Erst in der vergangenen Woche probte die Schnelle Eingreiftruppe der Nato im polnischen Zagan das Manöver „Noble Jump“.

(Foto: ap)

Brüssel/MoskauRussland will die geplante Aufrüstung der Nato in Osteuropa nicht tatenlos hinnehmen. Das westliche Militärbündnis nähere sich in Staaten der ehemaligen Sowjetunion der russischen Grenze, meinte Nikolai Patruschew, Sekretär des Nationalen Sicherheitsrates, am Donnerstag im sibirischen Ulan-Ude. Dies könne Russland nicht ignorieren, sagte er der Agentur Tass zufolge.

Die Nato hatte am Mittwoch in Brüssel beschlossen, ihre schnellen Eingreifkräfte auf bis zu 40 000 Soldaten aufzustocken.

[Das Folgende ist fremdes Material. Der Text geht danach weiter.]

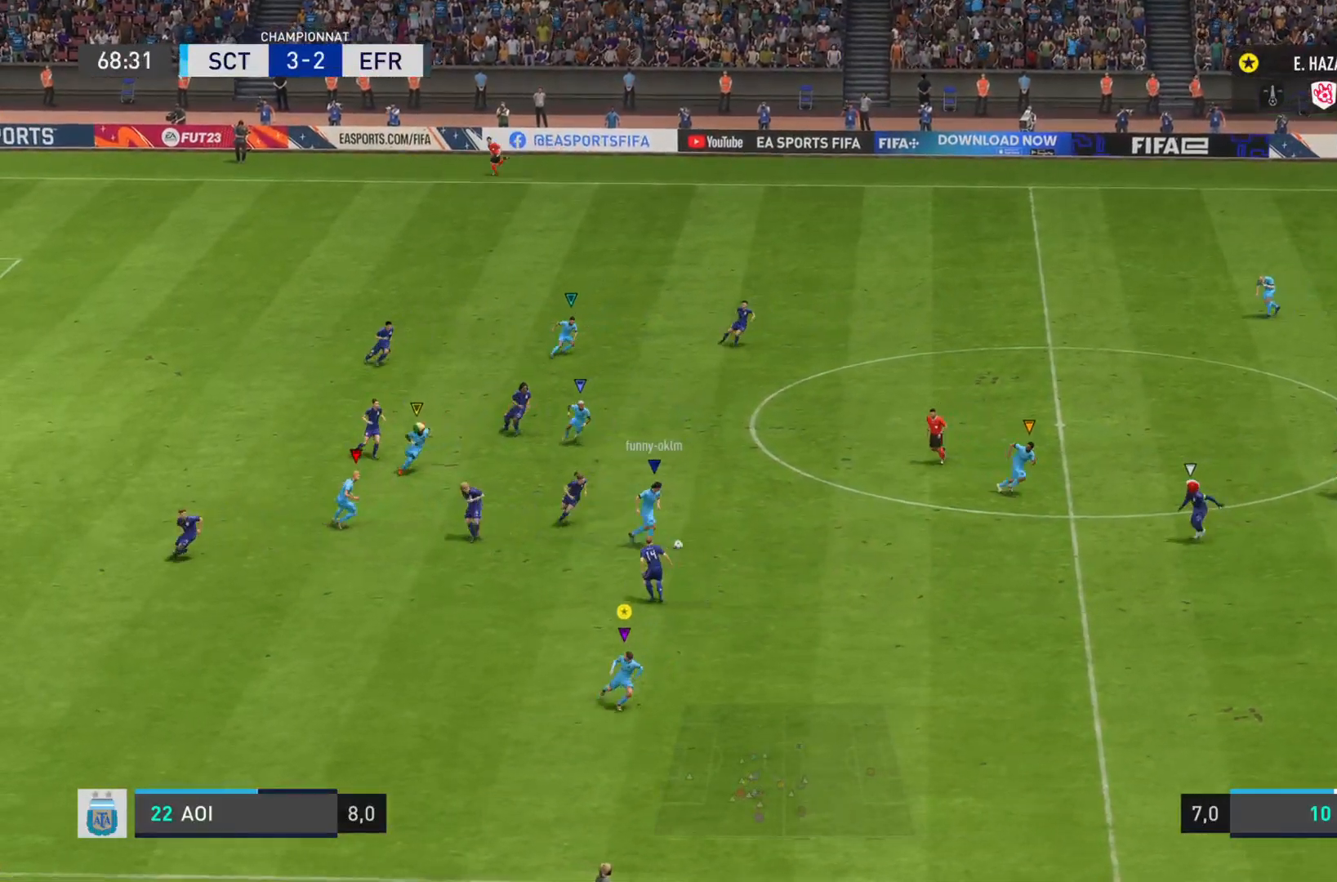
{"buttons": ["R2"], "left_stick": "down", "right_stick": "center", "events": [[50, "R2", "up"], [83, "left_stick", "down-left"], [133, "R2", "down"], [350, "left_stick", "down"]]}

Damit reagierte das Bündnis auf wachsende Spannungen mit Russland im Zuge der Ukraine-Krise. In den vergangenen Monaten hat die Nato zudem ihre Manöver in Osteuropa massiv verstärkt. Alleine im Juni übten dort 14 000 Soldaten.

Kremlchef Wladimir Putin beteuerte in Moskau, Russland wolle niemanden bedrohen. „Wir haben keine aggressiven Pläne“, sagte er bei einem Treffen mit Absolventen einer Militärakademie.

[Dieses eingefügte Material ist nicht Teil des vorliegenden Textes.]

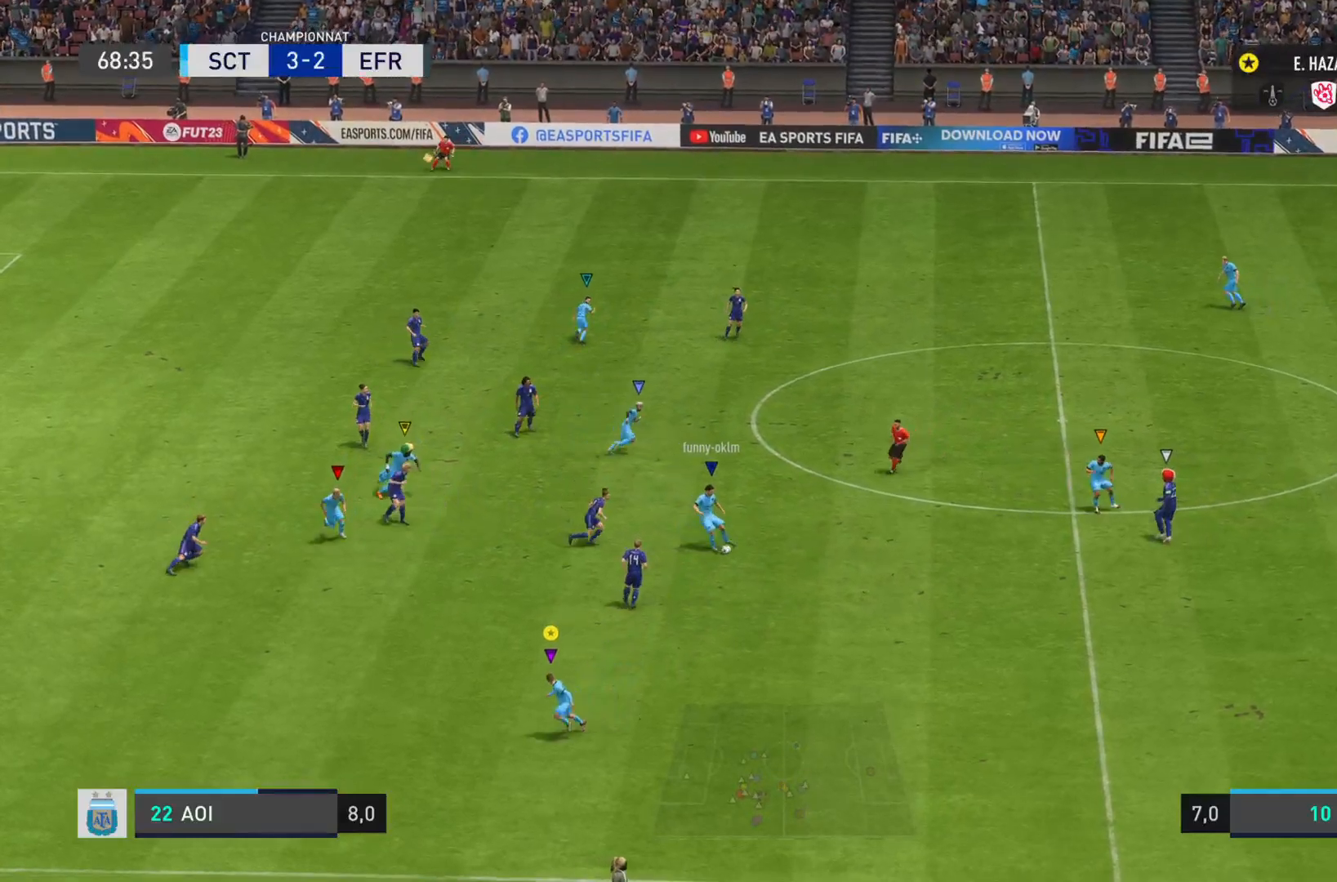
{"buttons": ["L2", "R2"], "left_stick": "down", "right_stick": "center", "events": [[434, "L2", "down"]]}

Die USA kündigten am Donnerstag in der Nato-Zentrale in Brüssel an, die sogenannte Speerspitze, den schnellsten Teil der Nato-Eingreiftruppe, mit spezialisierten Kräften massiv zu unterstützen. Dazu zählen laut Verteidigungsminister Ashton Carter unter anderem Kampfhubschrauber, Luftraumüberwachung, Tankflugzeuge und Kräfte für Spezialoperationen.

Ihre permanent in Europa stationierten Streitkräfte wollen die USA allerdings nicht aufstocken. Die Ausweitung der Nato-Manöver werde durch Truppen-Rotation bewältigt, sagte Carter. Derzeit sind 65 000 US-Soldaten in Europa stationiert. Zum Vergleich: Der Bundeswehr gehören rund 180 000 Soldaten an.